• _TEXT BLOCK_

· · · · · · ·

3. POWER FACTOR: There did not appear to be any power factor correction
implemented in the Raidmax. Power factor began at 0.62 and increased to 0.68
at full load.
4. TEMPERATURE: Ordinarily, we do not consider the internal temperature
very relevant to our evaluation of a power supply. Efficiency is
a much better indicator of exactly how much heat is being produced inside the
unit because that measurement is more precise, not dependent on a single thermal sensor.
Still, in most of the power supplies we've reviewed, the rise in temperature between intake
and exhaust is around 5°C under typical load, increasing to roughly 10°C
at full tilt. A well cooled power supply can manage lower than this. By comparison,
the Raidmax has a rise of 9-15°C under a normal load, and well over 20°C
fully loaded. In fact, we stopped our full load test after ~5 minutes
because the exhaust temperature appeared to be increasing without bound. The
documentation for the Raidmax does not list over-temperature protection as a
feature.

· · · · · · ·

State whether each statement agrees with the Raidmax review excerpt, answering yes or no and quoting the excerpt's deciding words: (a) The unit's power factor went from 0.62 to 0.68 at full load. (b) The reviewers ran their full load test to completion. (c) The Raidmax documentation lists over-temperature protection as a feature. Rely only on the Raidmax review excerpt for what follows.

• _DATA SHOWN_
· · · · · · ·

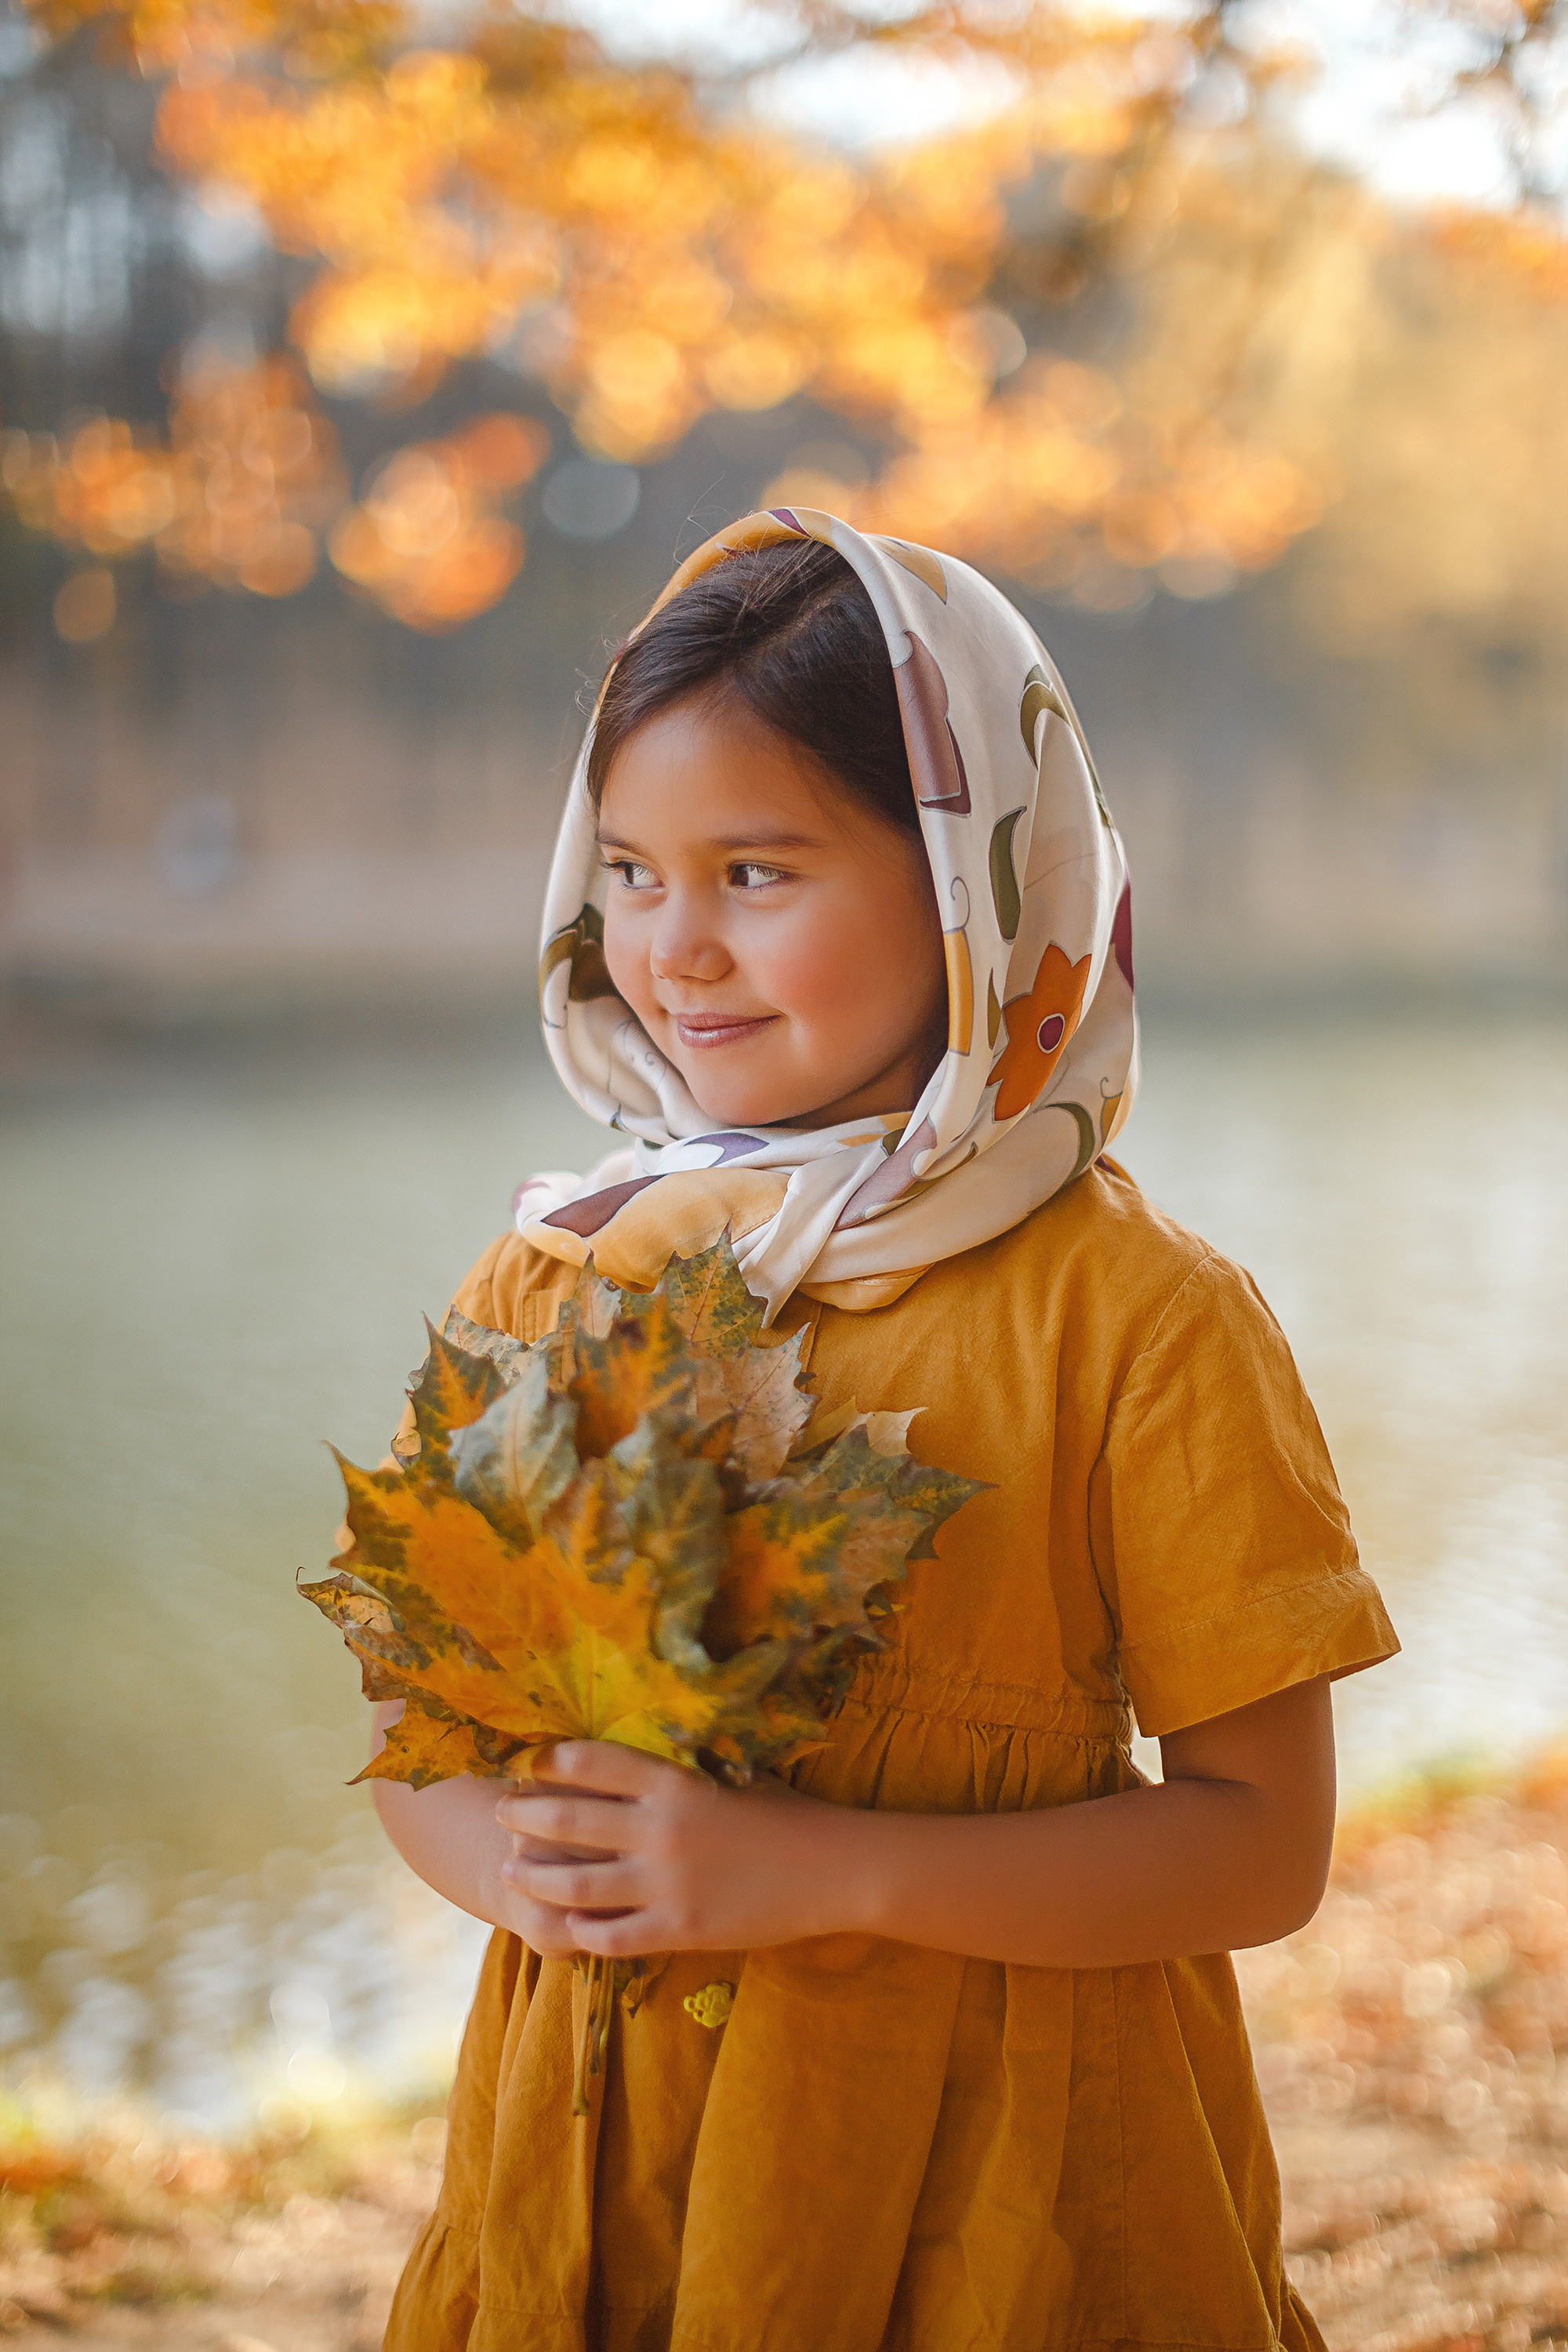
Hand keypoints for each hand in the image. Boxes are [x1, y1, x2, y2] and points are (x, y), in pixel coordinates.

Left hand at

· · · · · · ·

• _ANSWER SPACE_
(a) Yes: "Power factor began at 0.62 and increased to 0.68 at full load."
(b) No: "we stopped our full load test after ~5 minutes"
(c) No: "The documentation for the Raidmax does not list over-temperature protection as a feature."